Já O Milagre cativa pela comédia ao mostrar um menino de seis anos à espera de uma ligação de Jesus. O curta, que conta com a própria Nadine no elenco, além do ator Harvey Keitel, é o episódio mais perdido do longa, mas muito bem feito isoladamente graças, principalmente, ao desempenho de pequeno ator mirim Cauê Antunes. Ele, que entrega diálogos espontâneos e rápidos, foi a primeira criança vista por Nadine mas, por ser jovem demais, foi descartado num primeiro momento. “Nós ficamos seis meses procurando alguma criança maior, de oito, nove anos, que pudesse interpretar um menino de seis. Como teríamos que gravar em apenas dois dias, a gente não podia se dar ao luxo de tentar e, caso não desse certo, trocar. Mesmo assim, voltamos para o Cauê porque ele era exatamente o que eu tinha em mente para o papel. Mas posso afirmar que milagre foi o filme ter saído, porque esse rapazinho aqui (e aponta para o menino) não parava 30 segundos no mesmo lugar”, confessa a diretora.

Retorno

Rio, Eu Te Amo, que teve um custo de R$ 20 milhões e demorou sete meses para ser rodado, mais do que mostrar pequenas histórias na capital fluminense, é um investimento para a cidade, como informou Sérgio Sá Leitão, secretário de Cultura e diretor-presidente da RioFilme, produtora ligada à Prefeitra do Rio. “Esse projeto sempre nos interessou do ponto de vista artístico e cultural, mas também econômico. É mais do que um filme, é uma produção ambiciosa, tanto que vamos exportá-la para muitos países dos cinco continentes”, disse. Só a RioFilme investiu R$ 2 milhões em Rio, Eu Te Amo.
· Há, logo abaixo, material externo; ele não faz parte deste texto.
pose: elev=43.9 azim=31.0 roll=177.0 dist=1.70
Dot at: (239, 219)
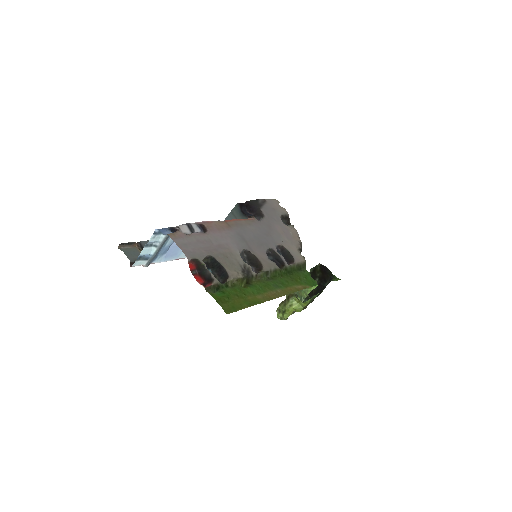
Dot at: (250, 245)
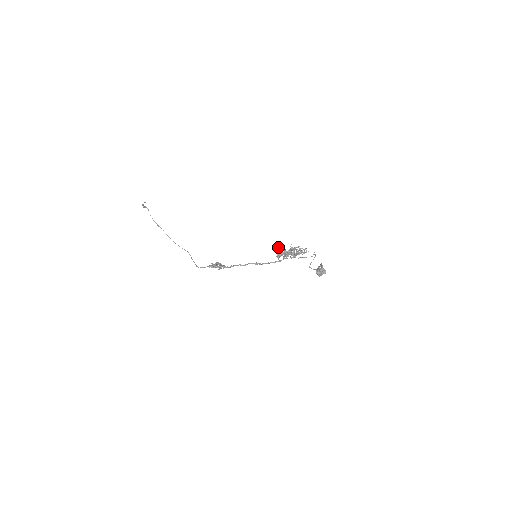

As inúmeras cenas explorando o potencial turístico do Rio deixam claro o que o secretário quis dizer. O curta de Fernando Meirelles, por exemplo, mostra o ator francês Vicent Cassel como um escultor de areia que apresenta seu trabalho em Copacabana, exibindo repetitivamente a famosa calçada da praia mais famosa do Brasil.

Já em Acho Que Estou Apaixonado, de Stephan Elliott, o cartão-postal da vez é o Pão de Açúcar. Na história, o personagem de Marcelo Serrado precisa acompanhar um ator australiano (vivido por Ryan Kwanten, o Jason de True Blood) durante um evento no Rio, mas o astro decide abandonar tudo ao dar de cara com a bela paisagem formada pelo morro. Diante de tanta beleza, os dois decidem escalar o Pão de Açúcar e, no meio do caminho, se apaixonam. “Acho que estou me especializando em gays”, brincou Serrado, completando que este “será o último da minha carreira.” (Fábio Trindade/Da Agência Anhanguera)

Saiba Mais

As próximas cidades homenageadas pela franquia Cities of Love serão Xangai e Jerusalém, mas ainda não há previsão de lançamento.